- Education: Marburg University
- Known for: Nitrogen-fixing root nodule symbiosis of legumes with rhizobia, Arbuscular mycorrhizal, Evolution of plant root endosymbioses, Evolution of plant disease resistance genes
- Awards: 2013 European Research Council Advanced Grant, Thomson Reuters Highly Cited Researcher 2014 and 2015
- Scientific career
- Fields: Genetics, Plant Molecular Biology, Microbiology, Biotic interactions of plants
- Workplaces: LMU Munich, Fellow of St John's College Cambridge since 2017
- Website: www.genetik.biologie.uni-muenchen.de

= Martin Parniske =

German biologist

Martin Parniske is a German biologist with a specialisation in genetics, microbiology and biochemistry. He is university professor and head of the Institute of Genetics at the Faculty of Biology of LMU Munich. Parniske's scientific focus is on the molecular interaction between plants and symbiotic and pathogenic organisms including bacteria, fungi, oomycetes and insects.

==Biography==
Parniske studied biology, microbiology, biochemistry and genetics at the University of Konstanz and Marburg University in Germany. From 1986 until 1991, he performed diploma and doctoral studies in the laboratory of Dietrich Werner on chemical communication of the root with the bacterial microbiome with a focus on flavonoids and isoflavonoids. From 1992 until 1994, Parniske carried out biochemical studies on the interaction of plant transcription factors and DNA at the Institute of Biochemistry of the Max Planck Institute for Plant Breeding Research in Cologne, Germany as a postdoctoral fellow funded by the German Research Foundation. From 1994 until 1998, he studied the evolution of plant disease resistance genes in the lab of Jonathan D. G. Jones. In 1998, Parniske was appointed as an independent group leader at the Sainsbury Laboratory in Norwich, UK. In 2004, he accepted a call for the chair of Genetics at the Faculty of Biology of LMU Munich. From 2011 until 2013, he acted as the Dean of the Faculty of Biology of LMU Munich.
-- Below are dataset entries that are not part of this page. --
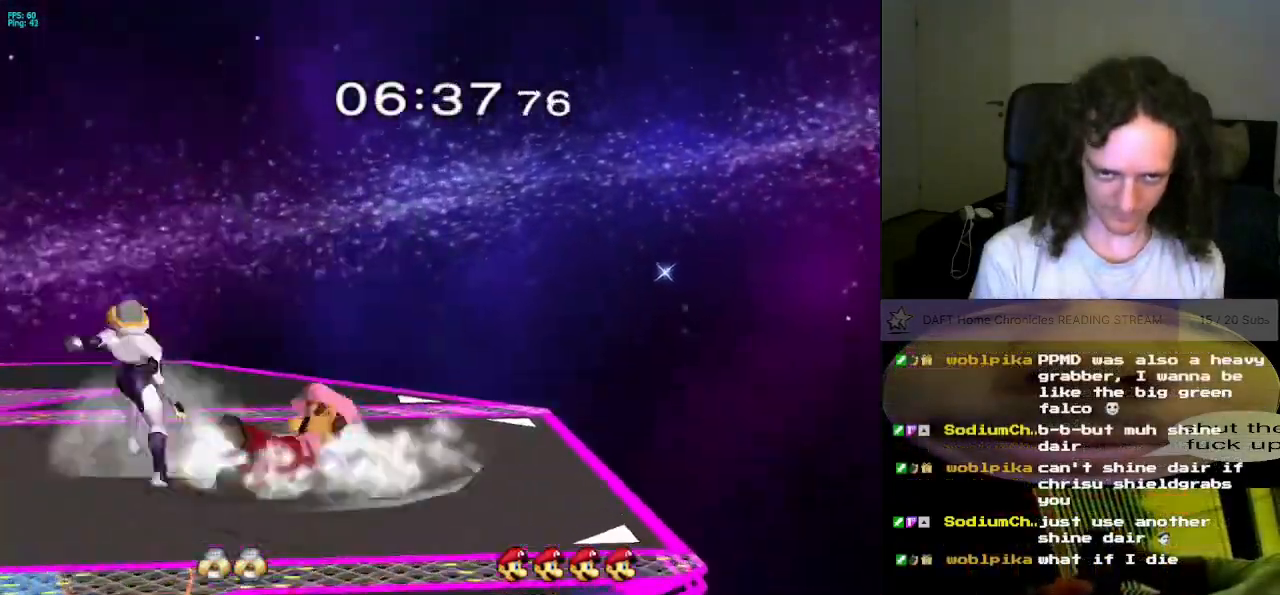
{"buttons": [], "left_stick": "left", "right_stick": "center", "events": [[34, "right_stick", "center"], [117, "left_stick", "center"], [484, "left_stick", "left"]]}
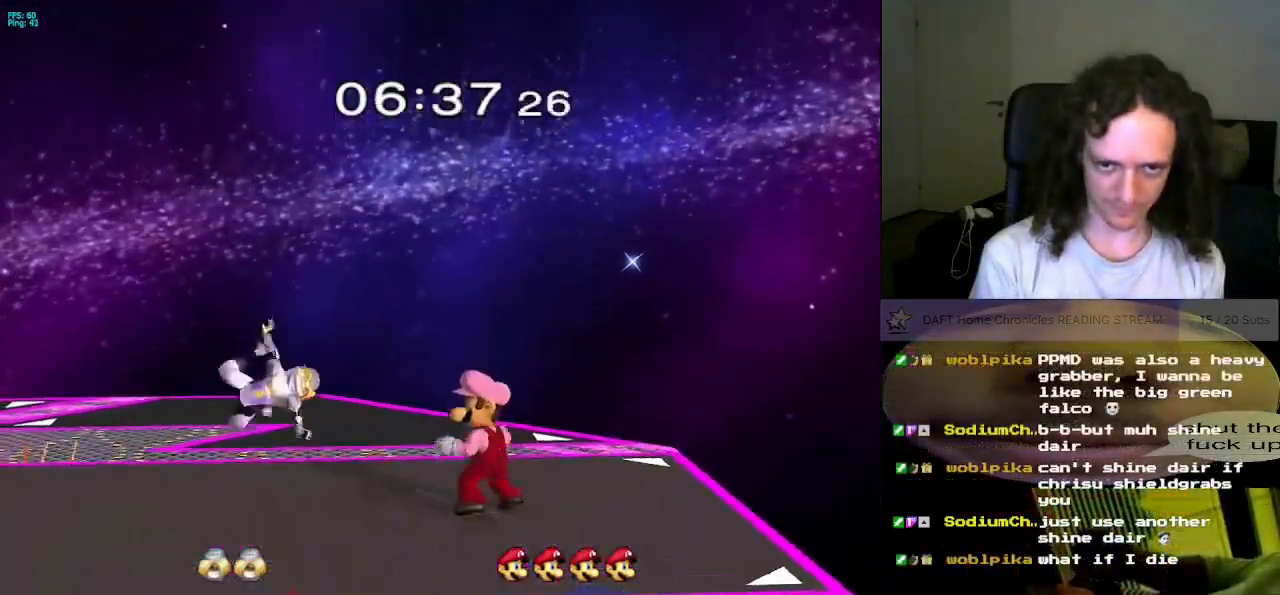
{"buttons": [], "left_stick": "center", "right_stick": "center", "events": [[33, "X", "down"], [50, "Z", "down"], [116, "left_stick", "center"], [133, "X", "up"], [133, "Z", "up"], [250, "left_stick", "up"], [333, "left_stick", "center"]]}
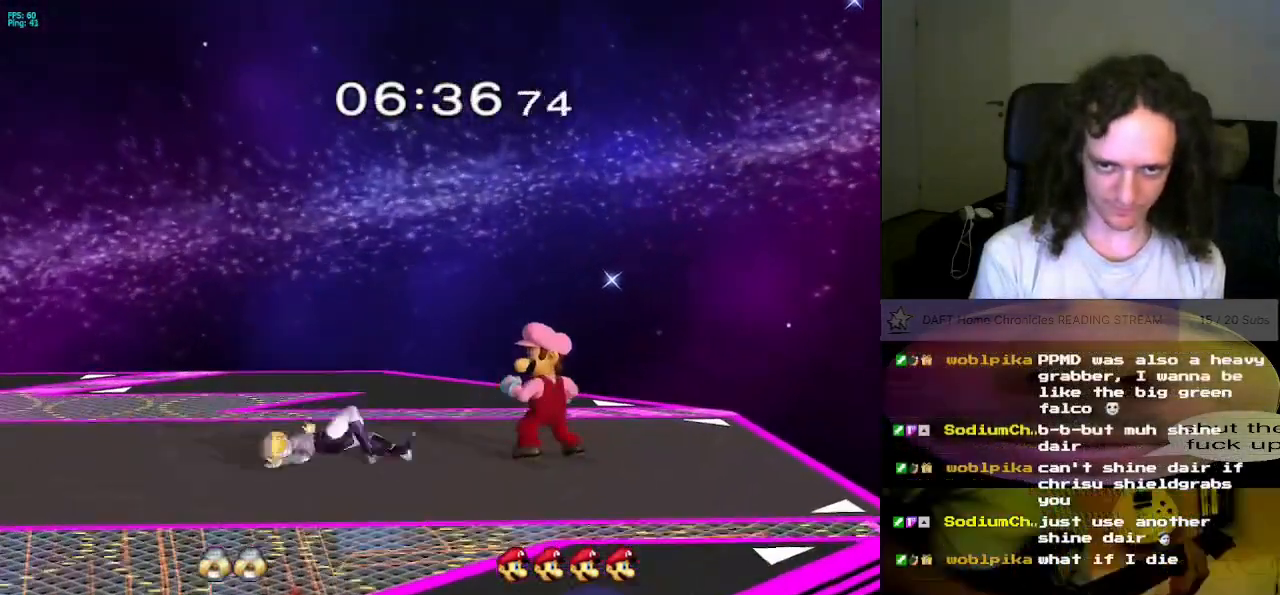
{"buttons": [], "left_stick": "center", "right_stick": "center", "events": [[150, "left_stick", "down-left"], [184, "X", "down"], [351, "X", "up"], [484, "left_stick", "center"]]}
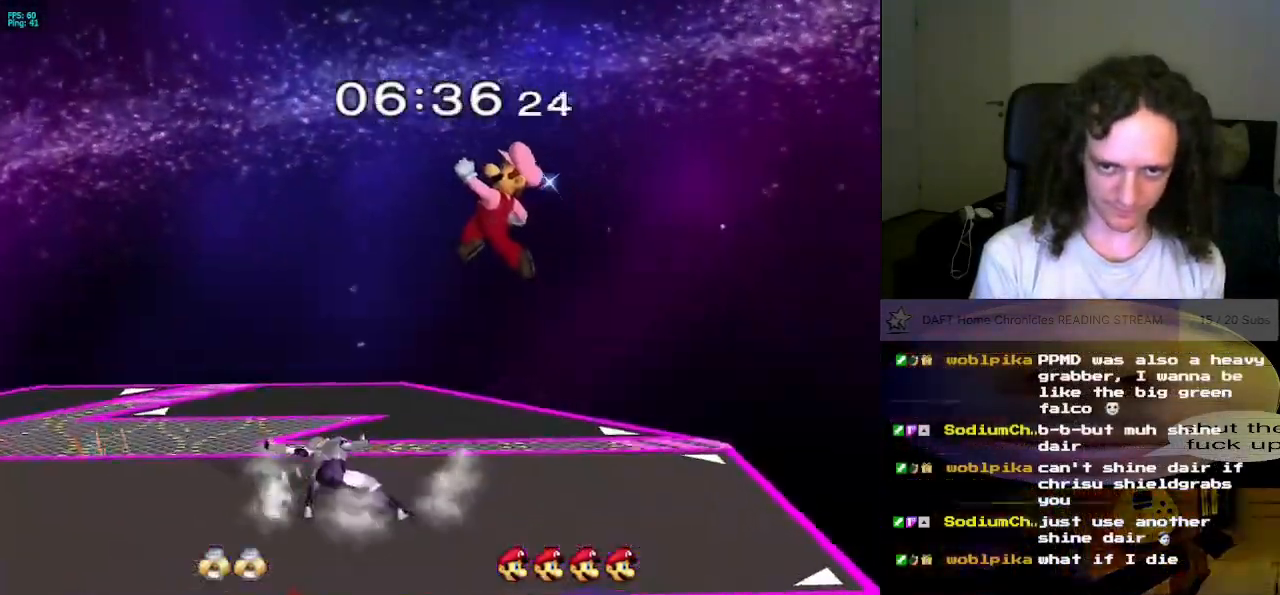
{"buttons": [], "left_stick": "right", "right_stick": "center", "events": [[200, "left_stick", "right"]]}
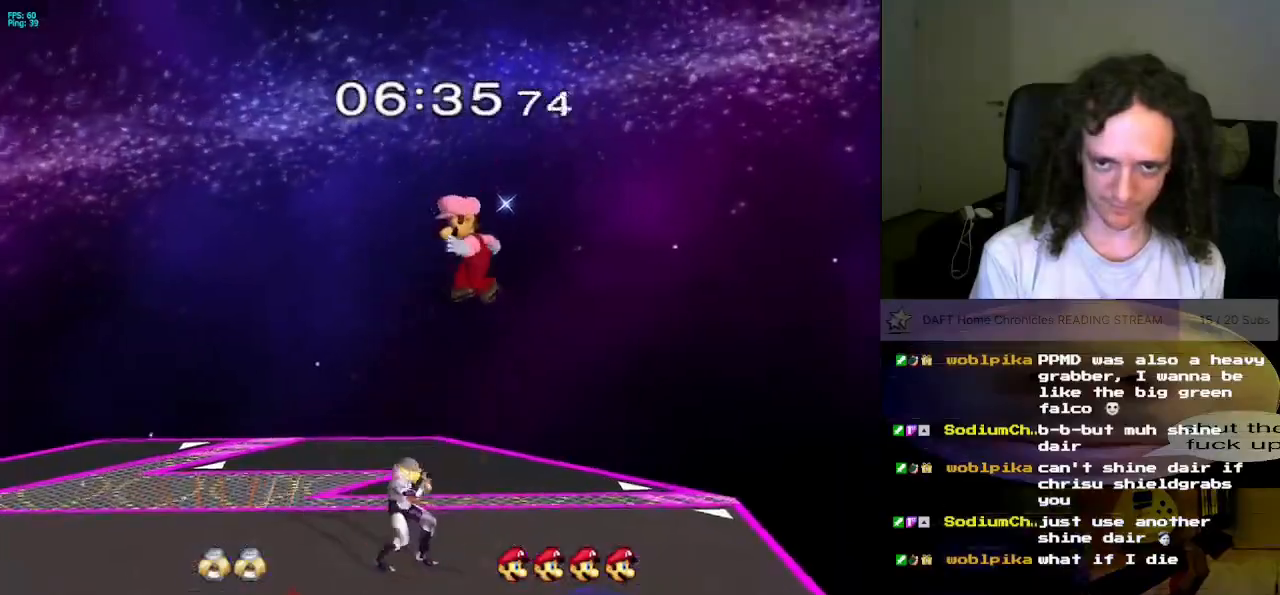
{"buttons": ["L1"], "left_stick": "down-left", "right_stick": "center", "events": [[67, "Y", "down"], [184, "Y", "up"], [384, "left_stick", "down-left"], [467, "L1", "down"]]}
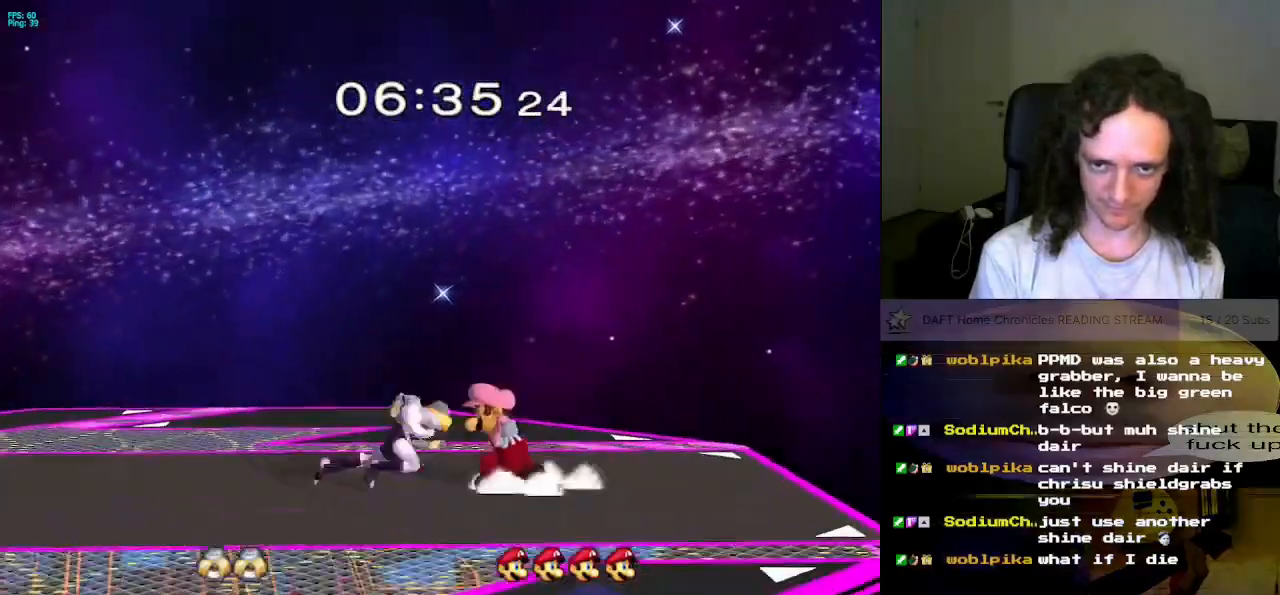
{"buttons": [], "left_stick": "left", "right_stick": "center", "events": [[83, "L1", "up"], [150, "right_stick", "down"], [217, "left_stick", "left"], [283, "right_stick", "center"], [350, "right_stick", "down"], [484, "right_stick", "center"]]}
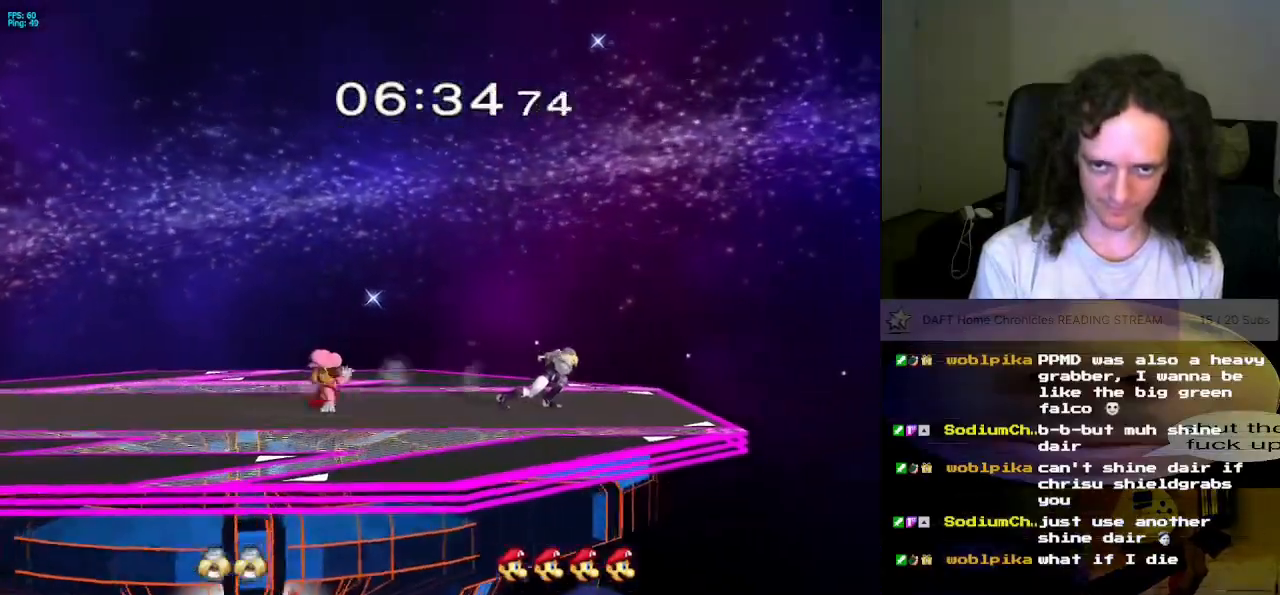
{"buttons": [], "left_stick": "center", "right_stick": "center", "events": [[67, "left_stick", "center"], [317, "left_stick", "left"], [434, "left_stick", "center"]]}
As the head of the Institute of Genetics at the Faculty of Biology of the LMU Munich, Martin Parniske teaches students at the Bachelor, Master and Doctoral (Dr. rer. nat.) level. Topics taught include Genetics, Molecular Plant-Microbe Interactions, Genetics and Society, Plant Nutrition and Sustainable Food Production.

==Current research==
Since January 2023, Parniske has been the speaker of the TRR 356 "Genetic diversity shaping biotic interactions of plants", a Collaborative Research Centre (CRC) of the German Research Foundation (DFG) that is currently in the first funding period from 1 January 2023 to 31 December 2026. The TRR356 employs a unique and novel strategy as it uses natural genetic variation as a source of discovery and a tool to decipher molecular mechanisms of plant biotic interactions. Constant molecular exchange occurs at the physical contact zone between host plants and infecting microbes leading to the co-evolution of infection and defense strategies. The outcome of this encounter is determined by various molecular actors such as chemical signals, nutrient fluxes, macromolecules and/or toxins, which are all subject to evolutionary change. The resulting diversity of genetic determinants of plant biotic interactions constitutes a molecular treasure for discovering new genes and their variants, understanding their function, and using them to improve symbiosis and pathogen defense. Parniske also contributes with the project "Sequence adaptation of Symbiosis Receptor-like Kinase (SymRK) enabling nitrogen-fixing root nodule development" to the TRR356.

==Scientific contribution==
===Genetics of plant root endosymbiosis===
Parniske identified a set of plant mutants defective in plant root symbioses with both arbuscular mycorrhiza fungi and nitrogen-fixing rhizobia bacteria. These mutants enforced the idea that plant root endosymbioses with bacteria and fungi share a common genetic basis. Because arbuscular mycorrhiza dates back to the first land plant and the root nodule symbiosis is much younger, this common gene set revealed that the nitrogen-fixing root nodule symbiosis evolved by co-opting genes from the existing arbuscular mycorrhizasymbiosis. By map-based identification of so-called “common symbiosis genes”, the Parniske lab contributed to the identification of several components directly or indirectly involved in a plant signal transduction process required for both symbioses. These include a receptor-like kinase, nucleoporins, potassium channels required for nuclear calcium oscillations and a nuclear localized complex comprising a calcium-and-calmodulin dependent protein kinase and its phosphorylation target CYCLOPS, a DNA-binding transcriptional activator. The discovery of these genes and the postulated signal transduction processes had a major impact on this research field. The Parniske lab discovered that CYCLOPS is an interactor and phosphorylation substrate of the calcium- and calmodulin-dependent protein kinase CCaMK. Moreover, the role of CYCLOPS, initially annotated as a protein with unknown function, was identified as a DNA-binding transcriptional activator. Research in the Parniske lab clarified the role of the CCaMK/CYCLOPS complex as a major regulatory hub in symbiotic signal transduction.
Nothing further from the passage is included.